Trump’s selection of Mattis for Defense Secretary was, presumably, because he believed Mattis had the knowledge and experience to be a key advisor on foreign policy and matters of defense. So why does he consistently ignore the advice of this very knowledgeable man? Ego, pure and simple. And that very ego is likely, if left unchecked, to have a number of very serious consequences for the world. The Middle East is a tinderbox that could well turn into an inferno in short order. Our allies may well determine they are finished with this alliance and to hell with the U.S. Who could blame them?
It is said that Trump made the decision to pull out of Syria after a phone conversation with Turkey’s President Recep Erdoğan, who is planning an attack on Kurdish troops in Syria at some point in the near future. According to Senator Lindsey Graham …
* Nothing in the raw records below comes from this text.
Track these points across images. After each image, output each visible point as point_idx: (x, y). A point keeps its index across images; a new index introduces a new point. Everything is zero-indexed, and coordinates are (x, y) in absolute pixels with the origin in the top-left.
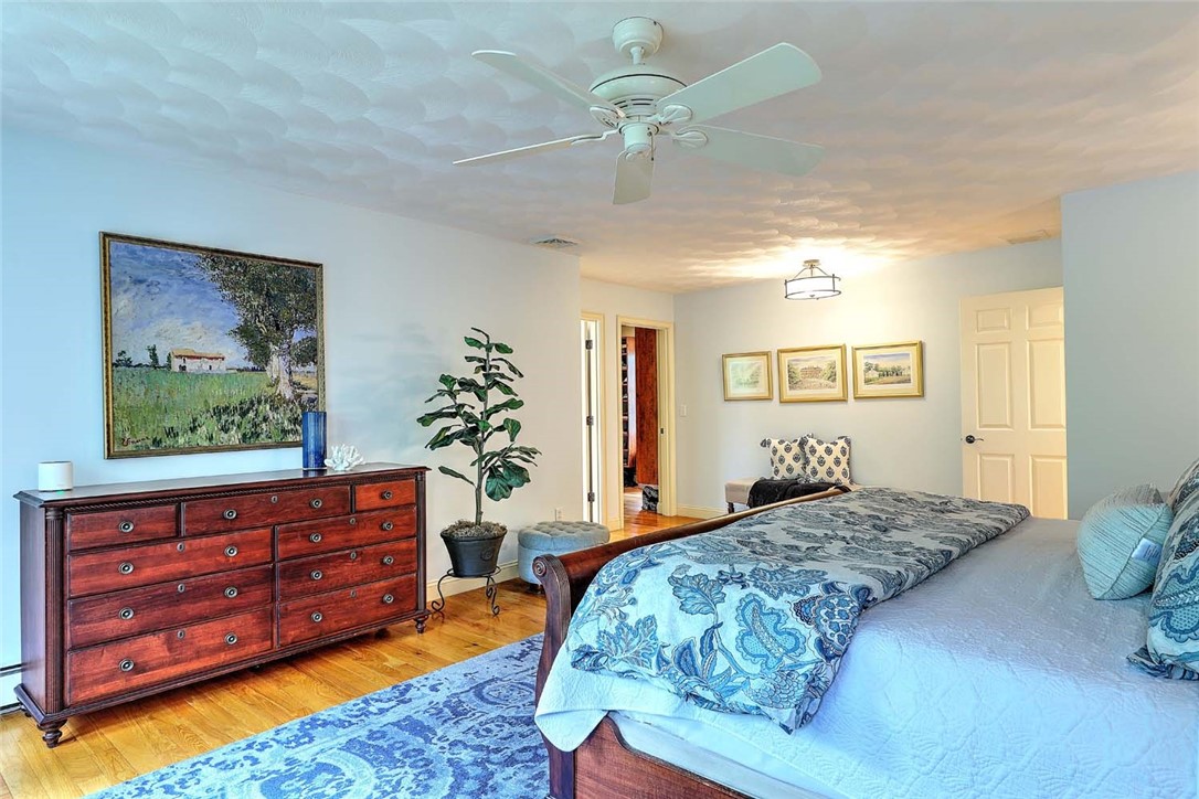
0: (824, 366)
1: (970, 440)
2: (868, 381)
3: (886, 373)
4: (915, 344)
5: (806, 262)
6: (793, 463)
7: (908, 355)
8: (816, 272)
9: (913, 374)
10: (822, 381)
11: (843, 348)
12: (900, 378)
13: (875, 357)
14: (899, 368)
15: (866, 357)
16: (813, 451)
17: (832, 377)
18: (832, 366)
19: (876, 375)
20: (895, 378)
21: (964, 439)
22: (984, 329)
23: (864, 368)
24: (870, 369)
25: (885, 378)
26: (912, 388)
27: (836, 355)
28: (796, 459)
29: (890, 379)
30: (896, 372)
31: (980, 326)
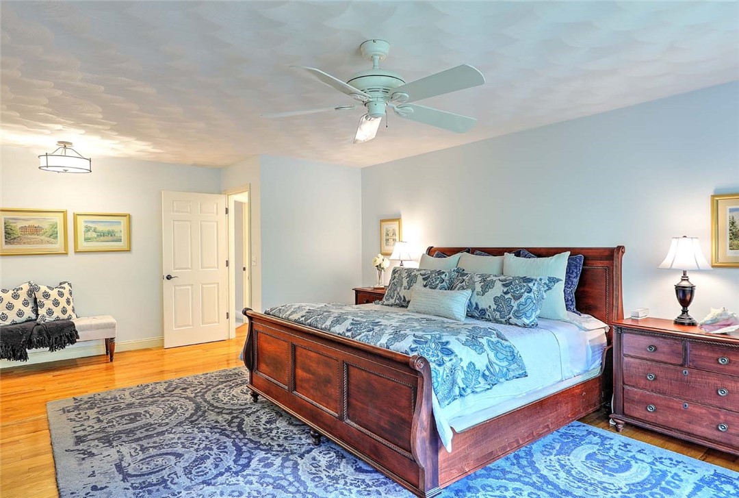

“What Turkey is going to do is unleash holy hell on the Kurds. In the eyes of Turkey, they’re more of a threat than ISIS. So this decision is a disaster.”
Vladimir Putin was also pleased, saying he agreed with the decision. But, of course.
Even most conservatives are horrified at the thought of Mattis’ resignation, considering it to be the loss of the last adult in the house. Neo-conservative editor and political analyst Bill Kristol said it best …
“Never been more alarmed for the nation since coming to DC over three decades ago.”
Republican Senator Ben Sasse expressed deep concern …
“This is a sad day. General Mattis was giving advice [Trump] needs to hear. Mattis rightly believes that Russia & China are adversaries. Isolationism is a weak strategy that will harm Americans.”
Former CIA Director John Brennan weighed in …
“Okay, Republicans. How much longer are you going to let this farcical ‘presidency’ continue? At a time of such political, economic, and geo-strategic turbulence – both nationally and globally – are you waiting for a catastrophe to happen before acting? Disaster looms!”
Remember when then-Secretary of State Rex Tillerson referred to Trump as a “f**king moron”? He was right.
General Mattis’ departure did not come as a surprise, for the rumour mill has predicted it for a while now but make no mistake … it is a devastating blow, not only for the United States, but for the world. Nobody can predict where we go from here, for there is a thoroughly unpredictable madman at the helm of this ship. In light of Trump’s comment this morning that he is willing to keep the government shut down “for a very long time”, and his reckless decisions regarding Syria and Afghanistan, today I can no longer consider myself a citizen of what was once a respectable nation. I believe it is time for serious calls for Trump’s removal from office, else next year at this time the world may look much different than it does today – and not in any good way.
Au Revoir, General Mattis … you will be missed.